(Beginning of DATA FOR THIS TASK)

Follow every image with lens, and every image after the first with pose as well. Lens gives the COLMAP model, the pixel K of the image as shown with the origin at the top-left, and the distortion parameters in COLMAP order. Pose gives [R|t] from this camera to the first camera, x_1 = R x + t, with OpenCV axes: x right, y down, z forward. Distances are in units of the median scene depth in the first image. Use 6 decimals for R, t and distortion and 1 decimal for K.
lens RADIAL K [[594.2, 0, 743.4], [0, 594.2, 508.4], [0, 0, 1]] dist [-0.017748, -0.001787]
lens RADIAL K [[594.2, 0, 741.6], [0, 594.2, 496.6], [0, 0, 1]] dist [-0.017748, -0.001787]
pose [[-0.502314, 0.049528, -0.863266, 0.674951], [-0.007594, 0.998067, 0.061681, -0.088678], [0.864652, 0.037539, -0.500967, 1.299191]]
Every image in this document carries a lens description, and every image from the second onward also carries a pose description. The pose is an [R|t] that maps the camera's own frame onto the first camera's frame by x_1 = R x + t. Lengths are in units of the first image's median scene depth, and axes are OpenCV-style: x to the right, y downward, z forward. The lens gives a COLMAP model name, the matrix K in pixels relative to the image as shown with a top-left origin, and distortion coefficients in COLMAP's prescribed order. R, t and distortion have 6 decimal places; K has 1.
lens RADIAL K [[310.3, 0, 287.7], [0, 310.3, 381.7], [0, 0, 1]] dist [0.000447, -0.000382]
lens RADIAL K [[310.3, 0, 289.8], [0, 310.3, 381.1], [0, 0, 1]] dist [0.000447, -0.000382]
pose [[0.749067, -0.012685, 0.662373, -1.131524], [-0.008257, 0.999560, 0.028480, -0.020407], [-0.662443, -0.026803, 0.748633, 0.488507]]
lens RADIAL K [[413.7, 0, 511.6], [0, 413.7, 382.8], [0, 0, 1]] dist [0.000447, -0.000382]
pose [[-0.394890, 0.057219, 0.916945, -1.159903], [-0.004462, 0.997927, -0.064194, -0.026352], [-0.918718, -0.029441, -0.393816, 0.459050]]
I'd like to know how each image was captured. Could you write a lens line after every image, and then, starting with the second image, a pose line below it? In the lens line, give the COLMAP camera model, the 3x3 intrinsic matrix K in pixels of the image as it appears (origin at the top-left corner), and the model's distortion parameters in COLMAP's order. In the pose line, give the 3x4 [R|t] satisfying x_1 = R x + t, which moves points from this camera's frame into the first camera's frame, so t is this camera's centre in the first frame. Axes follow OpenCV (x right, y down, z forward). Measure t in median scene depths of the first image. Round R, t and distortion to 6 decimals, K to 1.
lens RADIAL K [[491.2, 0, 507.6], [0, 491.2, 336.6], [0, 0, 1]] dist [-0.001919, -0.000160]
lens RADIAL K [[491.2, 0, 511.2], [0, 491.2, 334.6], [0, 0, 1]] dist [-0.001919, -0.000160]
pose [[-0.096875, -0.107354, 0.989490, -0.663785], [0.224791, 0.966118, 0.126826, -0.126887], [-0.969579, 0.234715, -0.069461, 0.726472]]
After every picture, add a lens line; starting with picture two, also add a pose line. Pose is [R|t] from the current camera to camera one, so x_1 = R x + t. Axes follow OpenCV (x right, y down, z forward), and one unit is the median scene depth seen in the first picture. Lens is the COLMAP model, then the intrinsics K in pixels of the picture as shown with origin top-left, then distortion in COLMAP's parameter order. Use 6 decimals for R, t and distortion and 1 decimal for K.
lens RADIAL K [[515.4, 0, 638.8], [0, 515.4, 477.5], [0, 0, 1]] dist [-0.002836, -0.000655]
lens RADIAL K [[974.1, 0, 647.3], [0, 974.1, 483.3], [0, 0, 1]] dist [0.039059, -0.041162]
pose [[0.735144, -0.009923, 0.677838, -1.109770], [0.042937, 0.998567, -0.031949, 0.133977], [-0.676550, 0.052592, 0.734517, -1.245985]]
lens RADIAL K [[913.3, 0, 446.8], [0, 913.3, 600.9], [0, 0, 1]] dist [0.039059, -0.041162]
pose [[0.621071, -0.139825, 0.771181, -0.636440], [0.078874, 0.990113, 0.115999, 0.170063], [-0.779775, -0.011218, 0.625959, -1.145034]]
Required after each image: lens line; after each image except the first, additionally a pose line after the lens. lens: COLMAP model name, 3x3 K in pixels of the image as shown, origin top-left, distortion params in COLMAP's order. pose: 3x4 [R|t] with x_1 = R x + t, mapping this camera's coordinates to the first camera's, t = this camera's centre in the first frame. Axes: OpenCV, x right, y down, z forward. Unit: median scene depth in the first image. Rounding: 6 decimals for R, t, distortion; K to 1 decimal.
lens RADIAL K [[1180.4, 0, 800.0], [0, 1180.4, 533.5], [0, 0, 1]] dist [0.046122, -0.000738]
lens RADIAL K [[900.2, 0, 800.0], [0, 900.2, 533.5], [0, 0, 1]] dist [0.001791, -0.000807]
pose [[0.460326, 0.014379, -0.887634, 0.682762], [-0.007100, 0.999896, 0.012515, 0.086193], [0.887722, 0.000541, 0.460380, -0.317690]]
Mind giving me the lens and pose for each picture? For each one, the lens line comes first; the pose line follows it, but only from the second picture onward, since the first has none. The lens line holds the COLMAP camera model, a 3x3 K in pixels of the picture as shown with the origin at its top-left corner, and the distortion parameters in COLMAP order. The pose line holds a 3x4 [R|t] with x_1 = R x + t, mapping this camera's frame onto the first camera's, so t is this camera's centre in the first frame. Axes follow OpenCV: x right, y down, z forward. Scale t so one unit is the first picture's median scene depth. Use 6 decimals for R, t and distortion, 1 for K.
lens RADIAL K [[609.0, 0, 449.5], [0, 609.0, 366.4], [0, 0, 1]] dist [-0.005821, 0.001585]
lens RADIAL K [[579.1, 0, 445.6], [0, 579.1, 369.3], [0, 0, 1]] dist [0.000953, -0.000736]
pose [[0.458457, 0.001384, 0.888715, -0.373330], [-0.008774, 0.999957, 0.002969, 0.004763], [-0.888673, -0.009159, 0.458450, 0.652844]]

(End of DATA FOR THIS TASK)

▸ WHAT IS BEING ASKED:
Reproduce all of the lines above verbatim.

▸ ANSWER SECTION:
Follow every image with lens, and every image after the first with pose as well. Lens gives the COLMAP model, the pixel K of the image as shown with the origin at the top-left, and the distortion parameters in COLMAP order. Pose gives [R|t] from this camera to the first camera, x_1 = R x + t, with OpenCV axes: x right, y down, z forward. Distances are in units of the median scene depth in the first image. Use 6 decimals for R, t and distortion and 1 decimal for K.
lens RADIAL K [[594.2, 0, 743.4], [0, 594.2, 508.4], [0, 0, 1]] dist [-0.017748, -0.001787]
lens RADIAL K [[594.2, 0, 741.6], [0, 594.2, 496.6], [0, 0, 1]] dist [-0.017748, -0.001787]
pose [[-0.502314, 0.049528, -0.863266, 0.674951], [-0.007594, 0.998067, 0.061681, -0.088678], [0.864652, 0.037539, -0.500967, 1.299191]]
Every image in this document carries a lens description, and every image from the second onward also carries a pose description. The pose is an [R|t] that maps the camera's own frame onto the first camera's frame by x_1 = R x + t. Lengths are in units of the first image's median scene depth, and axes are OpenCV-style: x to the right, y downward, z forward. The lens gives a COLMAP model name, the matrix K in pixels relative to the image as shown with a top-left origin, and distortion coefficients in COLMAP's prescribed order. R, t and distortion have 6 decimal places; K has 1.
lens RADIAL K [[310.3, 0, 287.7], [0, 310.3, 381.7], [0, 0, 1]] dist [0.000447, -0.000382]
lens RADIAL K [[310.3, 0, 289.8], [0, 310.3, 381.1], [0, 0, 1]] dist [0.000447, -0.000382]
pose [[0.749067, -0.012685, 0.662373, -1.131524], [-0.008257, 0.999560, 0.028480, -0.020407], [-0.662443, -0.026803, 0.748633, 0.488507]]
lens RADIAL K [[413.7, 0, 511.6], [0, 413.7, 382.8], [0, 0, 1]] dist [0.000447, -0.000382]
pose [[-0.394890, 0.057219, 0.916945, -1.159903], [-0.004462, 0.997927, -0.064194, -0.026352], [-0.918718, -0.029441, -0.393816, 0.459050]]
I'd like to know how each image was captured. Could you write a lens line after every image, and then, starting with the second image, a pose line below it? In the lens line, give the COLMAP camera model, the 3x3 intrinsic matrix K in pixels of the image as it appears (origin at the top-left corner), and the model's distortion parameters in COLMAP's order. In the pose line, give the 3x4 [R|t] satisfying x_1 = R x + t, which moves points from this camera's frame into the first camera's frame, so t is this camera's centre in the first frame. Axes follow OpenCV (x right, y down, z forward). Measure t in median scene depths of the first image. Round R, t and distortion to 6 decimals, K to 1.
lens RADIAL K [[491.2, 0, 507.6], [0, 491.2, 336.6], [0, 0, 1]] dist [-0.001919, -0.000160]
lens RADIAL K [[491.2, 0, 511.2], [0, 491.2, 334.6], [0, 0, 1]] dist [-0.001919, -0.000160]
pose [[-0.096875, -0.107354, 0.989490, -0.663785], [0.224791, 0.966118, 0.126826, -0.126887], [-0.969579, 0.234715, -0.069461, 0.726472]]
After every picture, add a lens line; starting with picture two, also add a pose line. Pose is [R|t] from the current camera to camera one, so x_1 = R x + t. Axes follow OpenCV (x right, y down, z forward), and one unit is the median scene depth seen in the first picture. Lens is the COLMAP model, then the intrinsics K in pixels of the picture as shown with origin top-left, then distortion in COLMAP's parameter order. Use 6 decimals for R, t and distortion and 1 decimal for K.
lens RADIAL K [[515.4, 0, 638.8], [0, 515.4, 477.5], [0, 0, 1]] dist [-0.002836, -0.000655]
lens RADIAL K [[974.1, 0, 647.3], [0, 974.1, 483.3], [0, 0, 1]] dist [0.039059, -0.041162]
pose [[0.735144, -0.009923, 0.677838, -1.109770], [0.042937, 0.998567, -0.031949, 0.133977], [-0.676550, 0.052592, 0.734517, -1.245985]]
lens RADIAL K [[913.3, 0, 446.8], [0, 913.3, 600.9], [0, 0, 1]] dist [0.039059, -0.041162]
pose [[0.621071, -0.139825, 0.771181, -0.636440], [0.078874, 0.990113, 0.115999, 0.170063], [-0.779775, -0.011218, 0.625959, -1.145034]]
Required after each image: lens line; after each image except the first, additionally a pose line after the lens. lens: COLMAP model name, 3x3 K in pixels of the image as shown, origin top-left, distortion params in COLMAP's order. pose: 3x4 [R|t] with x_1 = R x + t, mapping this camera's coordinates to the first camera's, t = this camera's centre in the first frame. Axes: OpenCV, x right, y down, z forward. Unit: median scene depth in the first image. Rounding: 6 decimals for R, t, distortion; K to 1 decimal.
lens RADIAL K [[1180.4, 0, 800.0], [0, 1180.4, 533.5], [0, 0, 1]] dist [0.046122, -0.000738]
lens RADIAL K [[900.2, 0, 800.0], [0, 900.2, 533.5], [0, 0, 1]] dist [0.001791, -0.000807]
pose [[0.460326, 0.014379, -0.887634, 0.682762], [-0.007100, 0.999896, 0.012515, 0.086193], [0.887722, 0.000541, 0.460380, -0.317690]]
Mind giving me the lens and pose for each picture? For each one, the lens line comes first; the pose line follows it, but only from the second picture onward, since the first has none. The lens line holds the COLMAP camera model, a 3x3 K in pixels of the picture as shown with the origin at its top-left corner, and the distortion parameters in COLMAP order. The pose line holds a 3x4 [R|t] with x_1 = R x + t, mapping this camera's frame onto the first camera's, so t is this camera's centre in the first frame. Axes follow OpenCV: x right, y down, z forward. Scale t so one unit is the first picture's median scene depth. Use 6 decimals for R, t and distortion, 1 for K.
lens RADIAL K [[609.0, 0, 449.5], [0, 609.0, 366.4], [0, 0, 1]] dist [-0.005821, 0.001585]
lens RADIAL K [[579.1, 0, 445.6], [0, 579.1, 369.3], [0, 0, 1]] dist [0.000953, -0.000736]
pose [[0.458457, 0.001384, 0.888715, -0.373330], [-0.008774, 0.999957, 0.002969, 0.004763], [-0.888673, -0.009159, 0.458450, 0.652844]]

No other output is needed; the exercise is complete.